What the task asks ::
Render every line in the following records as a numbered list, leaving out any blank lines.

Task data ::

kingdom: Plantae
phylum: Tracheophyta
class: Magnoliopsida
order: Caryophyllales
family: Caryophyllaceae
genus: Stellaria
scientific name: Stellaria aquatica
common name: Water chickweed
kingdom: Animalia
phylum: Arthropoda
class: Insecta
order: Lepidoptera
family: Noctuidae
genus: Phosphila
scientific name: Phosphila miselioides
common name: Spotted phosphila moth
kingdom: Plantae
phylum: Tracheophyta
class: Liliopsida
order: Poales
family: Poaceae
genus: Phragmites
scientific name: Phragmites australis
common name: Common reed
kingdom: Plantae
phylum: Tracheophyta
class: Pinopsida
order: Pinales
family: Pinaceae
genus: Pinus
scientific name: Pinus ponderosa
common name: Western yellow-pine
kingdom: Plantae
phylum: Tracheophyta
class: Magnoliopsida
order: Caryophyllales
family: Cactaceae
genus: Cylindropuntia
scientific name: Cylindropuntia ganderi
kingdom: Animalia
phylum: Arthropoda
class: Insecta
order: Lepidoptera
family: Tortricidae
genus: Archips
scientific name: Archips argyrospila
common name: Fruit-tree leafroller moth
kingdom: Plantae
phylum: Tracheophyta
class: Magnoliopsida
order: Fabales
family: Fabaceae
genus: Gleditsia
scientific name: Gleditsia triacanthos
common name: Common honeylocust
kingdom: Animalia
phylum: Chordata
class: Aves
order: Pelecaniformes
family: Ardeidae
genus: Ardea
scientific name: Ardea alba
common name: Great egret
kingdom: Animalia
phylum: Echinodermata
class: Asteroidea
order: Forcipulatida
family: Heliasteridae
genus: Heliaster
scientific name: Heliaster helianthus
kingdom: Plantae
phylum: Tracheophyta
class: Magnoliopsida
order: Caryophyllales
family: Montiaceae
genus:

Complete response ::
1. kingdom: Plantae
2. phylum: Tracheophyta
3. class: Magnoliopsida
4. order: Caryophyllales
5. family: Caryophyllaceae
6. genus: Stellaria
7. scientific name: Stellaria aquatica
8. common name: Water chickweed
9. kingdom: Animalia
10. phylum: Arthropoda
11. class: Insecta
12. order: Lepidoptera
13. family: Noctuidae
14. genus: Phosphila
15. scientific name: Phosphila miselioides
16. common name: Spotted phosphila moth
17. kingdom: Plantae
18. phylum: Tracheophyta
19. class: Liliopsida
20. order: Poales
21. family: Poaceae
22. genus: Phragmites
23. scientific name: Phragmites australis
24. common name: Common reed
25. kingdom: Plantae
26. phylum: Tracheophyta
27. class: Pinopsida
28. order: Pinales
29. family: Pinaceae
30. genus: Pinus
31. scientific name: Pinus ponderosa
32. common name: Western yellow-pine
33. kingdom: Plantae
34. phylum: Tracheophyta
35. class: Magnoliopsida
36. order: Caryophyllales
37. family: Cactaceae
38. genus: Cylindropuntia
39. scientific name: Cylindropuntia ganderi
40. kingdom: Animalia
41. phylum: Arthropoda
42. class: Insecta
43. order: Lepidoptera
44. family: Tortricidae
45. genus: Archips
46. scientific name: Archips argyrospila
47. common name: Fruit-tree leafroller moth
48. kingdom: Plantae
49. phylum: Tracheophyta
50. class: Magnoliopsida
51. order: Fabales
52. family: Fabaceae
53. genus: Gleditsia
54. scientific name: Gleditsia triacanthos
55. common name: Common honeylocust
56. kingdom: Animalia
57. phylum: Chordata
58. class: Aves
59. order: Pelecaniformes
60. family: Ardeidae
61. genus: Ardea
62. scientific name: Ardea alba
63. common name: Great egret
64. kingdom: Animalia
65. phylum: Echinodermata
66. class: Asteroidea
67. order: Forcipulatida
68. family: Heliasteridae
69. genus: Heliaster
70. scientific name: Heliaster helianthus
71. kingdom: Plantae
72. phylum: Tracheophyta
73. class: Magnoliopsida
74. order: Caryophyllales
75. family: Montiaceae
76. genus:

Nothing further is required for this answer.